» Records from a data source
━━━━━━

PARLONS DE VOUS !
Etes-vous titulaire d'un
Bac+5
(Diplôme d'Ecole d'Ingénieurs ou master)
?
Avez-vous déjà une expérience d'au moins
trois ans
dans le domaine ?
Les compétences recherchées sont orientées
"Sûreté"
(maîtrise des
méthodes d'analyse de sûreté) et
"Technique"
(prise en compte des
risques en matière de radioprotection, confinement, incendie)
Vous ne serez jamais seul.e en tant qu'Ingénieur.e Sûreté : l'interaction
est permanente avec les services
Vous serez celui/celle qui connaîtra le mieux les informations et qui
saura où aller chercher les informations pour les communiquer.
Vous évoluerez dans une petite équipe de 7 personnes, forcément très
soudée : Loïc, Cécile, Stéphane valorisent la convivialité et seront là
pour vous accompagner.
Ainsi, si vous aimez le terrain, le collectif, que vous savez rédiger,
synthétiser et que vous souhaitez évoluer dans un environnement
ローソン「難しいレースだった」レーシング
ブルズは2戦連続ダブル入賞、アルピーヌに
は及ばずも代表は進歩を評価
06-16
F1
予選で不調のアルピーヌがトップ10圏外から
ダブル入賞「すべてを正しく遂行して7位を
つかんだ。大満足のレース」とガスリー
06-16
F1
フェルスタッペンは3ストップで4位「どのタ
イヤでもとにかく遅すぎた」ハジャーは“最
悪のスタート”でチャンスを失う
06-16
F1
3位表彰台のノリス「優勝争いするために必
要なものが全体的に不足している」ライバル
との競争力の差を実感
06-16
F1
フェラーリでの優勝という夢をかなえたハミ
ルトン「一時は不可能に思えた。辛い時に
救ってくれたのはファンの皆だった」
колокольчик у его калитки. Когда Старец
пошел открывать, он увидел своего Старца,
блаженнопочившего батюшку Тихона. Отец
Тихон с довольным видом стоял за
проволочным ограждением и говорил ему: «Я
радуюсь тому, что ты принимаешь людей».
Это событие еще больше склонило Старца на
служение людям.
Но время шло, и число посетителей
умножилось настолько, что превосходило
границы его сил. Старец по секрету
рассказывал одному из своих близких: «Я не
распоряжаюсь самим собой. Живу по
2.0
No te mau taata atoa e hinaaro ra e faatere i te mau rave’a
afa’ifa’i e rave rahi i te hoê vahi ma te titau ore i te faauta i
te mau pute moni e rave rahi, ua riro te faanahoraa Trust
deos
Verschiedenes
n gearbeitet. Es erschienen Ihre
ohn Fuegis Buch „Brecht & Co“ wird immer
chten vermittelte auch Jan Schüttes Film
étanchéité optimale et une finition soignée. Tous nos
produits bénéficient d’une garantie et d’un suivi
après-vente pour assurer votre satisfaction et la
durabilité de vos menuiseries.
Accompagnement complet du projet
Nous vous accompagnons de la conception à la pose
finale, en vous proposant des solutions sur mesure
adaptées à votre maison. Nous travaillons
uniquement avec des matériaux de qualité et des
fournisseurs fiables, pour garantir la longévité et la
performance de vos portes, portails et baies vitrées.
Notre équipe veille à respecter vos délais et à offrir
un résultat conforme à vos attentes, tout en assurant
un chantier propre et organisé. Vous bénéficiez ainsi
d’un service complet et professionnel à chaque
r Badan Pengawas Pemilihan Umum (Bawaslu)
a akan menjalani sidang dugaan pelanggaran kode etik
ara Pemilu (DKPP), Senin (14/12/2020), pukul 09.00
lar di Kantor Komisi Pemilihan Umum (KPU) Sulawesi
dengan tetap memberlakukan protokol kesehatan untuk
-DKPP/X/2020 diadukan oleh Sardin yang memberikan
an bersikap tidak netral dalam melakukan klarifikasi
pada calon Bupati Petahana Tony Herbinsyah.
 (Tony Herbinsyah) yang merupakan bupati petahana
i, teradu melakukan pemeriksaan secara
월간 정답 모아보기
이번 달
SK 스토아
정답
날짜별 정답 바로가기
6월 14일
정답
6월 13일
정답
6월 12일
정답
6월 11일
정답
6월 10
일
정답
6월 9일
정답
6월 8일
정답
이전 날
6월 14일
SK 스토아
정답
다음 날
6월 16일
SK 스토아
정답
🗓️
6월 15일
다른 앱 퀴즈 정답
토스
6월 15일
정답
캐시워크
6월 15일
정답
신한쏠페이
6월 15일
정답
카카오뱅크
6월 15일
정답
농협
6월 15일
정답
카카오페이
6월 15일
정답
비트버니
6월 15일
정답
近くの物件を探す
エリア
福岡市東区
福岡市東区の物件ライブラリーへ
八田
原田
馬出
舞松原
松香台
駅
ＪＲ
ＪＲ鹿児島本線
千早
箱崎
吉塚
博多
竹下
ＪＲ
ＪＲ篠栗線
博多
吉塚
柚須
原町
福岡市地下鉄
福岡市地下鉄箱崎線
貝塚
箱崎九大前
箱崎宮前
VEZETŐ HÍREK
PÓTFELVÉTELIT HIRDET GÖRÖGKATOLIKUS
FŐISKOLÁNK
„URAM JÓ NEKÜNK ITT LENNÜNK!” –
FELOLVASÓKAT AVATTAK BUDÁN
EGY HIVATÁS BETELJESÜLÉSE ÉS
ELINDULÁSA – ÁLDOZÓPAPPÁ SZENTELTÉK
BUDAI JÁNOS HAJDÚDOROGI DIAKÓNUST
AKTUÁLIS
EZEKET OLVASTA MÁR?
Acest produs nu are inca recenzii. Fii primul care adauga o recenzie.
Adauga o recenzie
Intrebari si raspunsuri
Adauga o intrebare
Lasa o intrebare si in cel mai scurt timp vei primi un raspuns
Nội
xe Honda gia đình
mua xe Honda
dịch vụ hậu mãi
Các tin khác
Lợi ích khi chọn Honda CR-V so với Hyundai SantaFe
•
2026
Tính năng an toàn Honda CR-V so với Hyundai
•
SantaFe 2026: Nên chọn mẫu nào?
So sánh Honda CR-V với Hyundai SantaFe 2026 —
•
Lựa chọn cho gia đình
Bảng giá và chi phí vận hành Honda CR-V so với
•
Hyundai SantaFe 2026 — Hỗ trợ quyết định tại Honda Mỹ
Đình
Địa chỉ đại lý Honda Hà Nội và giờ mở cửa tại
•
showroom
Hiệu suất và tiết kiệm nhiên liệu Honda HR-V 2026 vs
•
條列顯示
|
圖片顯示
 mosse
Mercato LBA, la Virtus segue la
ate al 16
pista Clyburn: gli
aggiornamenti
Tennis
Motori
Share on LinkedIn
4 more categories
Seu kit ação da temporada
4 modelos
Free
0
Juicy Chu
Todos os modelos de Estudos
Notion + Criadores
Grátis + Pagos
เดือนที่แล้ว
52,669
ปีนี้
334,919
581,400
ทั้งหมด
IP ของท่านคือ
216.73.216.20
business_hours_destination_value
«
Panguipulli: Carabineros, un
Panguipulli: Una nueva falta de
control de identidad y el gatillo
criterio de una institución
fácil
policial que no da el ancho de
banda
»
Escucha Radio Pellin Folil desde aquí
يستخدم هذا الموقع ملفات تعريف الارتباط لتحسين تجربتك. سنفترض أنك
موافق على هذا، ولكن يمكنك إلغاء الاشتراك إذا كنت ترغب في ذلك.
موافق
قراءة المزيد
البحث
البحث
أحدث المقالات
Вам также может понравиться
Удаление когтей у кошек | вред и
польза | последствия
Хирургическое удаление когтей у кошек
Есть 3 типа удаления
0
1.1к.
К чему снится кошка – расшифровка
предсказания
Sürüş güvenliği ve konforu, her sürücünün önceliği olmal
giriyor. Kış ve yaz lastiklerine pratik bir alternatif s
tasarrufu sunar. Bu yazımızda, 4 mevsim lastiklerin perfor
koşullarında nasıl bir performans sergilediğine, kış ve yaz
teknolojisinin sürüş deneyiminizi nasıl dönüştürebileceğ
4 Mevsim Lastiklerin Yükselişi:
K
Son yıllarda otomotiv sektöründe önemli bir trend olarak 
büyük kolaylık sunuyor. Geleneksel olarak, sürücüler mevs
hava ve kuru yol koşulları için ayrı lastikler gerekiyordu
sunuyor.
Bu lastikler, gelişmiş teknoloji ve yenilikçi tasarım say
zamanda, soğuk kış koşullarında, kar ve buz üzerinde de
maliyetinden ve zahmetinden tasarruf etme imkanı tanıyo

━━━━━━

» Activity
For every line above that holds the string "Herbinsyah", add one to a count; give that count alone.

» Response to this exercise
2